Problem requirements: The material below contains a line with "10: -1.7 -> -1.55" and a line with "12: 0 -> 1500000". Copy exactly those two lines and all lines between them.

Input material:

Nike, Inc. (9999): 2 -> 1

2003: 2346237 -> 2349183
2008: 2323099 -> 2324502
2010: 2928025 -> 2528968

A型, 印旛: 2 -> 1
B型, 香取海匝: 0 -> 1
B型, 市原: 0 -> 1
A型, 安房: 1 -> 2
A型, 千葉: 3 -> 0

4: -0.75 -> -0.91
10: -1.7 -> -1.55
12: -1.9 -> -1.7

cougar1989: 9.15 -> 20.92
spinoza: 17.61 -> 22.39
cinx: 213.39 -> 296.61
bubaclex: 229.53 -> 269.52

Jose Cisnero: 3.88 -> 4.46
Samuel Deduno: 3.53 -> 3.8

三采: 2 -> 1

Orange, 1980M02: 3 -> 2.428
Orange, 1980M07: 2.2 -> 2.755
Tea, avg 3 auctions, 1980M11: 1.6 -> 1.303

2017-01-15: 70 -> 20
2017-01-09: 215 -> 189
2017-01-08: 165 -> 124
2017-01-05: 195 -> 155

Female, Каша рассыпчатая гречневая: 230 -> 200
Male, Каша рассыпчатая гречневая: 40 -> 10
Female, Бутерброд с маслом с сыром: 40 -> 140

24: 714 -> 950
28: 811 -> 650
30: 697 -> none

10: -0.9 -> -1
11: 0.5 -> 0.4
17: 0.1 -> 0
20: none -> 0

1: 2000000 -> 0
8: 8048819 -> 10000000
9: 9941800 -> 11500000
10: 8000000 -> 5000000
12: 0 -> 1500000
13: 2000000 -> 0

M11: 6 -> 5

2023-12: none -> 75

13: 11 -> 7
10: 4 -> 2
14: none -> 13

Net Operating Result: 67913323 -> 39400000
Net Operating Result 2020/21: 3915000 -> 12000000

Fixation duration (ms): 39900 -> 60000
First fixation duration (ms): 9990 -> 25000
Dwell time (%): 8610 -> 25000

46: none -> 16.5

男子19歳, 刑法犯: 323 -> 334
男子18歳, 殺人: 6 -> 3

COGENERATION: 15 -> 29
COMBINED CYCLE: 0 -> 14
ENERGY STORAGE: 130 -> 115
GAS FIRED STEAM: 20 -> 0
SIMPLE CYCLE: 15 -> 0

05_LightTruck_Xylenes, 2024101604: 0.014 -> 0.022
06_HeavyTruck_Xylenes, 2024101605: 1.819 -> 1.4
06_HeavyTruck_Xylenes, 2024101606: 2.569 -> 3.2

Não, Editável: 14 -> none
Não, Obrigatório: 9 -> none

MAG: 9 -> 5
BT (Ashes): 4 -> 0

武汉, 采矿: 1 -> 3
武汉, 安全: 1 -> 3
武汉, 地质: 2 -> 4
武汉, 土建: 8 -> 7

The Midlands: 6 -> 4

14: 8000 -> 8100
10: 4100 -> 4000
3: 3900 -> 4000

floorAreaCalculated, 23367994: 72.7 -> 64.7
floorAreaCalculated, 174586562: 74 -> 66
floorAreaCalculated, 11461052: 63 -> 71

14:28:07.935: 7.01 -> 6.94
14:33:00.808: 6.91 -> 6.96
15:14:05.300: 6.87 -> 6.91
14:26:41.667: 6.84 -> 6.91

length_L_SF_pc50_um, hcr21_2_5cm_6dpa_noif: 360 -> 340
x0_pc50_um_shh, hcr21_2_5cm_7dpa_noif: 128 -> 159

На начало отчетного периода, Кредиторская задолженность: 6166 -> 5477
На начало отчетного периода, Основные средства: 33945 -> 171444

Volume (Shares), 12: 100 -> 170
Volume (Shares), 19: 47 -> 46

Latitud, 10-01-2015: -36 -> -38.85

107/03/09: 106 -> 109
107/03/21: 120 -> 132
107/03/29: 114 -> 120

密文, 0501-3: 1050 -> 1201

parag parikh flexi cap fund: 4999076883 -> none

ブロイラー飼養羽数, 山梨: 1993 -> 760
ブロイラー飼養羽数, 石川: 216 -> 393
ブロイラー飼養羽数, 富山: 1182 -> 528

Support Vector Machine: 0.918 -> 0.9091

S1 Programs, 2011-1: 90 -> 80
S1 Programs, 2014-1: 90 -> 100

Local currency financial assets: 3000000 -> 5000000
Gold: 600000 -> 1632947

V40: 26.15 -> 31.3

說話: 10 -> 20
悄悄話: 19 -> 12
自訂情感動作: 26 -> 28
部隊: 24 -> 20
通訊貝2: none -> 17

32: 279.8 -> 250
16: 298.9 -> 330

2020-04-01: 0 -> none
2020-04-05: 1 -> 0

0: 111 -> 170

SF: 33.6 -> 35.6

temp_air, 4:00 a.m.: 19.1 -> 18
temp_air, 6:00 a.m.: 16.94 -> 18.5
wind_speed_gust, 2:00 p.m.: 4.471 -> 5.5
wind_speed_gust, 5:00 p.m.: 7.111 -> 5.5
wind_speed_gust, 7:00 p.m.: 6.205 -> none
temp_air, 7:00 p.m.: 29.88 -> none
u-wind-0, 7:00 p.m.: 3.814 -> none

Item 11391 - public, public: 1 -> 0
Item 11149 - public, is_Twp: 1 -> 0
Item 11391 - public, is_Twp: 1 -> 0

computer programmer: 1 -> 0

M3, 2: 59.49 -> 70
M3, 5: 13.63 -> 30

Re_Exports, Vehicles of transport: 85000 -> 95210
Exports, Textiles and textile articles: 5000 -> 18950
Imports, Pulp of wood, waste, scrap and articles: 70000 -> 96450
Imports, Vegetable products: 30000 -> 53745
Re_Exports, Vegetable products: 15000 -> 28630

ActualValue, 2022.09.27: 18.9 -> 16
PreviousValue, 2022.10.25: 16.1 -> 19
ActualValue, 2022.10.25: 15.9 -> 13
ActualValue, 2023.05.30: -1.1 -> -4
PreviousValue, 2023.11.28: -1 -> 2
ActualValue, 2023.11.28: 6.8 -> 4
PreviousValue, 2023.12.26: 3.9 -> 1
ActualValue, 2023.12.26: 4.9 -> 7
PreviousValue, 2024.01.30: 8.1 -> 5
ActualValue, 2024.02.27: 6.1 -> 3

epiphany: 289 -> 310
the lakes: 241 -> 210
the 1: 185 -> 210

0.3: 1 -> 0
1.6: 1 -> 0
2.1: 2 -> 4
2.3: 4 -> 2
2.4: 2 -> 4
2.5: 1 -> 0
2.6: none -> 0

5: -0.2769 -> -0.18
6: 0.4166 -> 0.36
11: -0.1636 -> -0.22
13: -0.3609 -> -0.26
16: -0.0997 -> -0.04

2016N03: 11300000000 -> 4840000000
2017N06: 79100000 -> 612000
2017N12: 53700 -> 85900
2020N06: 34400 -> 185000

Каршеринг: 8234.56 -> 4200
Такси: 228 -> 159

Exercise output:
10: -1.7 -> -1.55
12: -1.9 -> -1.7

cougar1989: 9.15 -> 20.92
spinoza: 17.61 -> 22.39
cinx: 213.39 -> 296.61
bubaclex: 229.53 -> 269.52

Jose Cisnero: 3.88 -> 4.46
Samuel Deduno: 3.53 -> 3.8

三采: 2 -> 1

Orange, 1980M02: 3 -> 2.428
Orange, 1980M07: 2.2 -> 2.755
Tea, avg 3 auctions, 1980M11: 1.6 -> 1.303

2017-01-15: 70 -> 20
2017-01-09: 215 -> 189
2017-01-08: 165 -> 124
2017-01-05: 195 -> 155

Female, Каша рассыпчатая гречневая: 230 -> 200
Male, Каша рассыпчатая гречневая: 40 -> 10
Female, Бутерброд с маслом с сыром: 40 -> 140

24: 714 -> 950
28: 811 -> 650
30: 697 -> none

10: -0.9 -> -1
11: 0.5 -> 0.4
17: 0.1 -> 0
20: none -> 0

1: 2000000 -> 0
8: 8048819 -> 10000000
9: 9941800 -> 11500000
10: 8000000 -> 5000000
12: 0 -> 1500000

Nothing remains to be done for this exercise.